Forty-nine HAPE-susceptible (HAPE-s) subjects with a history of HAPE, and 55 healthy climbers with HAPE resistance (HAPE-r).
Twenty-one of 49 HAPE-s subjects underwent right cardiac catheterization.
The insertion/deletion polymorphism in the ACE gene (ACE-I/D) was investigated by polymerase chain reaction (PCR). There was no significant difference of the distribution of the ACE-I/D polymorphism between the HAPE-s and HAPE-r groups. The A(1166)C and G(1517)T single-nucleotide polymorphisms (SNPs) in AT(1)R gene were investigated by the PCR following digested by corresponding restricted endonuclease enzymes. The distribution of the G(1517)T SNP was significantly different between the two groups (p = 0.012). The pulmonary hemodynamics of the 21 HAPE-s subjects were retrospectively examined. The pulmonary artery pressure (PAP), pulmonary vascular resistance (PVR), and PVR index (PVRI) were all significantly increased on hospital admission. Moreover, the PVR and PVRI were significantly higher in the HAPE-s subjects with D positivity than in the HAPE-s subjects with I positivity (PVR, p = 0.015; PVRI, p = 0.028), while the PAP did not show any significant difference between the two subgroups.

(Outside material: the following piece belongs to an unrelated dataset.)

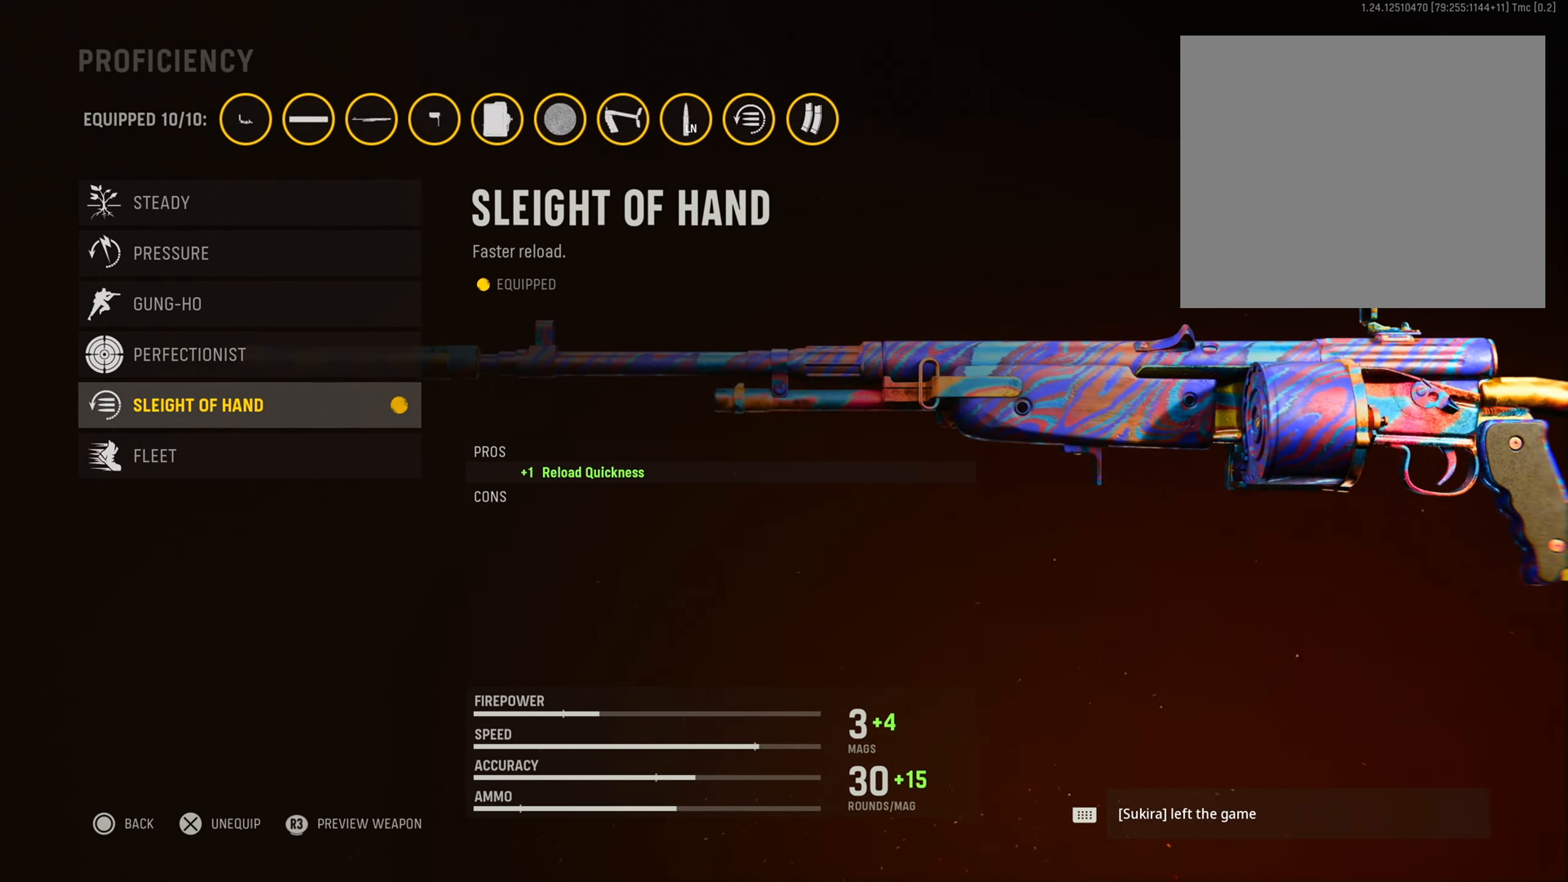
{"buttons": [], "left_stick": "center", "right_stick": "center", "events": [[167, "CIRCLE", "up"], [334, "DPAD_DOWN", "down"], [501, "DPAD_DOWN", "up"]]}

The ACE-I/D polymorphism is not associated with HAPE susceptibility in Japanese subjects. The AT(1)R gene polymorphisms may likely associate with HAPE susceptibility. The D allele of the ACE-I/D polymorphism probably contributes to the hyperresponsive PVR and PVRI to acute hypoxia.
肾素 - 血管紧张素系统(RAS),包括血管紧张素转换酶(ACE)和血管紧张素II 1型受体(AT(1)R),在肺动脉高压的发病机制中起重要作用,而肺动脉高压被认为在高原肺水肿(HAPE)的发展中至关重要。研究RAS基因多态性与HAPE的关联旨在阐明该疾病的遗传背景。
一项横断面病例对照研究。
日本松本市信州大学医院。
49名有HAPE病史的HAPE易感(HAPE - s)受试者,以及55名具有HAPE抵抗力的健康登山者(HAPE - r)。
49名HAPE - s受试者中的21名接受了右心导管检查。
通过聚合酶链反应(PCR)研究ACE基因中的插入/缺失多态性(ACE - I/D)。HAPE - s组和HAPE - r组之间ACE - I/D多态性的分布没有显著差异。通过相应限制性内切酶消化后的PCR研究AT(1)R基因中的A(1166)C和G(1517)T单核苷酸多态性(SNP)。两组之间G(1517)T SNP的分布有显著差异(p = 0.012)。对21名HAPE - s受试者的肺血流动力学进行了回顾性检查。入院时肺动脉压(PAP)、肺血管阻力(PVR)和PVR指数(PVRI)均显著升高。此外,D阳性的HAPE - s受试者的PVR和PVRI显著高于I阳性的HAPE - s受试者(PVR,p = 0.015;PVRI,p = 0.028),而两个亚组之间的PAP没有显示出任何显著差异。
ACE - I/D多态性与日本受试者的HAPE易感性无关。AT(1)R基因多态性可能与HAPE易感性相关。ACE - I/D多态性的D等位基因可能导致PVR和PVRI对急性缺氧的高反应性。